Willie Holdman Photographs
Holdman understands that like a pencil or a painter’s bush, a camera can also be used as a medium for unique visual expression. Creating compelling abstract photographs on a glossy metallic surface, he explains, “Nature is often about color, form and texture. These images are those moments in time where it’s not necessarily the whole big picture that speaks to me, but something on a different sphere where fantasy meets reality.”
Art Without Boundaries
Park City Fine Art, Malcolm Furlow
Using electrifying colors and captivating color contrasts, Furlow constructs inspiring abstract paintings focusing on the American Southwest. Although all of his acrylic paintings are inspired by his own earthy experience of life in the great outdoors, his hallmark is to create dream-like images that both delight and engage his audience. Regarding his expressive painting style, Furlow said, “I knew I wanted to say it with color because that’s the emotion of it. Ive got to make the viewer feel what I feel.”

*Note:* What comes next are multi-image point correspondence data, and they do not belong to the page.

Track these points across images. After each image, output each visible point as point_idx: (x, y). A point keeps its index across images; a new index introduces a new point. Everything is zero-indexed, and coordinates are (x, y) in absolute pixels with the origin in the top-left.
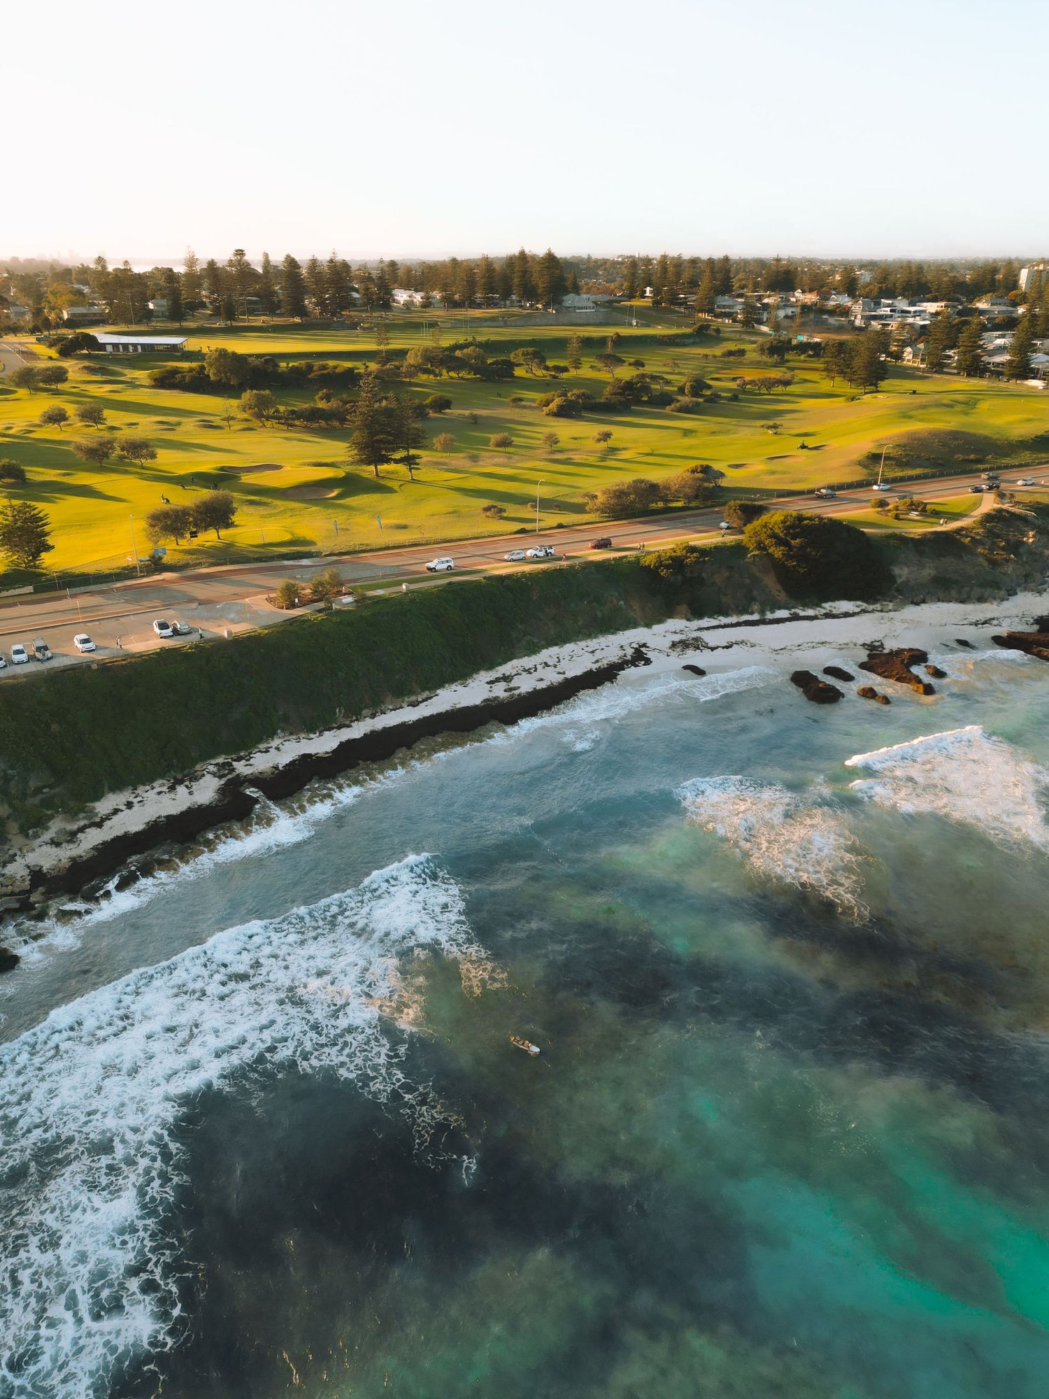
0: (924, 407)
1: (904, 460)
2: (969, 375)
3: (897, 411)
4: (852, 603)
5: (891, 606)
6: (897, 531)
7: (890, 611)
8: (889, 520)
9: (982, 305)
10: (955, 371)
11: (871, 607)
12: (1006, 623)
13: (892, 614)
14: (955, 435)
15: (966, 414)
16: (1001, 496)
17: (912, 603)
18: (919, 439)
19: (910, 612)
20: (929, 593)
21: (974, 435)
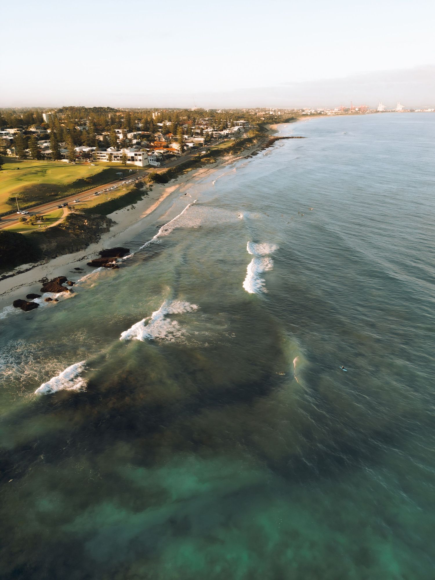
0: (25, 175)
1: (26, 199)
2: (38, 159)
3: (14, 178)
4: (28, 264)
5: (44, 262)
6: (35, 230)
7: (45, 264)
8: (29, 226)
9: (32, 129)
10: (32, 158)
11: (36, 265)
12: (90, 257)
13: (46, 265)
14: (43, 186)
15: (44, 176)
16: (70, 208)
17: (52, 258)
18: (29, 189)
19: (53, 262)
20: (57, 253)
21: (50, 185)
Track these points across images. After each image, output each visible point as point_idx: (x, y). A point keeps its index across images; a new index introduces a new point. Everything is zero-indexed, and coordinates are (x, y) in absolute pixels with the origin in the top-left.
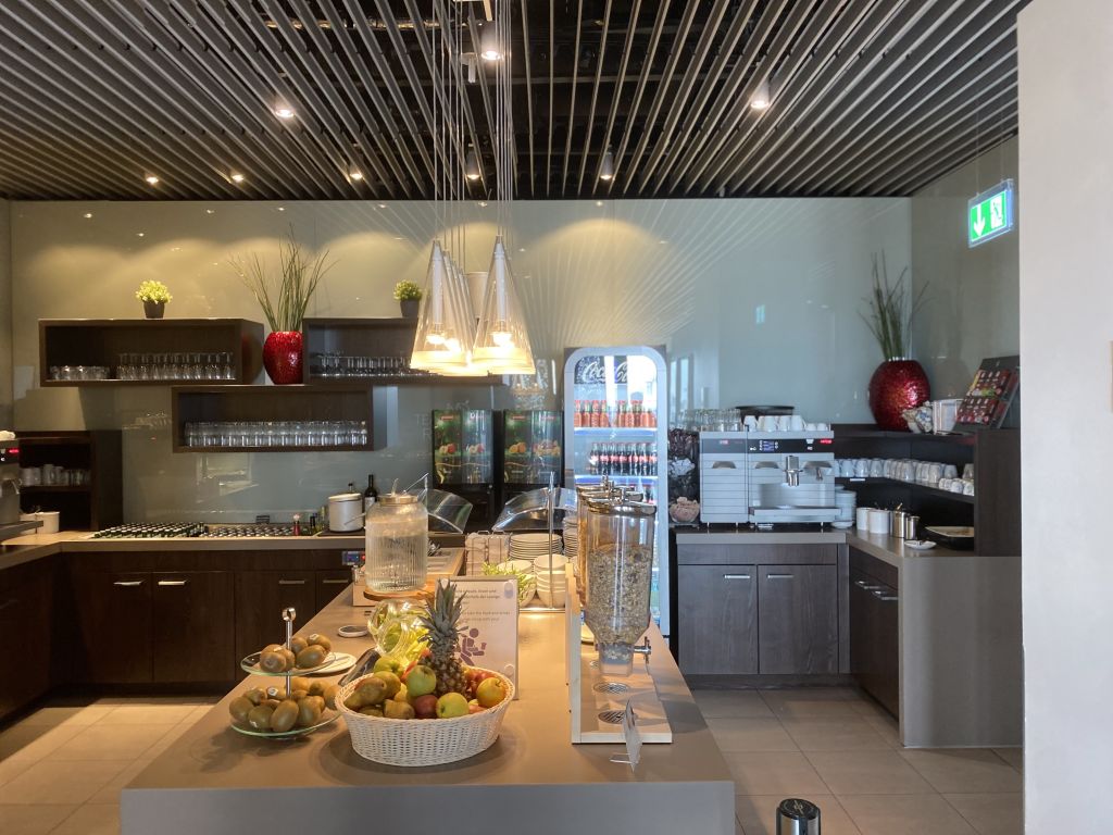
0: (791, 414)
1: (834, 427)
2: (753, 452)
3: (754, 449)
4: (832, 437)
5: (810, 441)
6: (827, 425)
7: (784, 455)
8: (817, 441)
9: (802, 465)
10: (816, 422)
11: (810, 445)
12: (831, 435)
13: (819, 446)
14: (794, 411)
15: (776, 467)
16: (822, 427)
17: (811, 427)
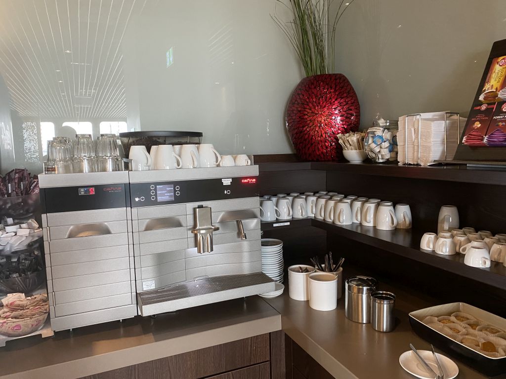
0: (199, 144)
1: (258, 159)
2: (140, 204)
3: (143, 199)
4: (257, 174)
5: (227, 182)
6: (249, 157)
7: (190, 206)
8: (236, 181)
9: (217, 218)
10: (234, 154)
11: (227, 187)
12: (255, 170)
13: (239, 188)
14: (203, 138)
15: (179, 224)
16: (243, 161)
17: (227, 161)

Old Towne Gallery, Wassily Kandinsky
It’s a welcome surprise to many visitors and locals alike to learn that right here in Park City, among many other amazing contemporary abstract artists, you can also find a work of Wassily
Kandinsky at Old Towne Gallery.
Considered a founding father of modern abstract art, the Russian painter and art theorist Kandinsky altered the entire contemporary artistic language at the start of the 20th century. His art and teachings were instrumental in bringing acceptance and recognition to the world of abstract art.
“The artist must train not only his eye but also his soul.”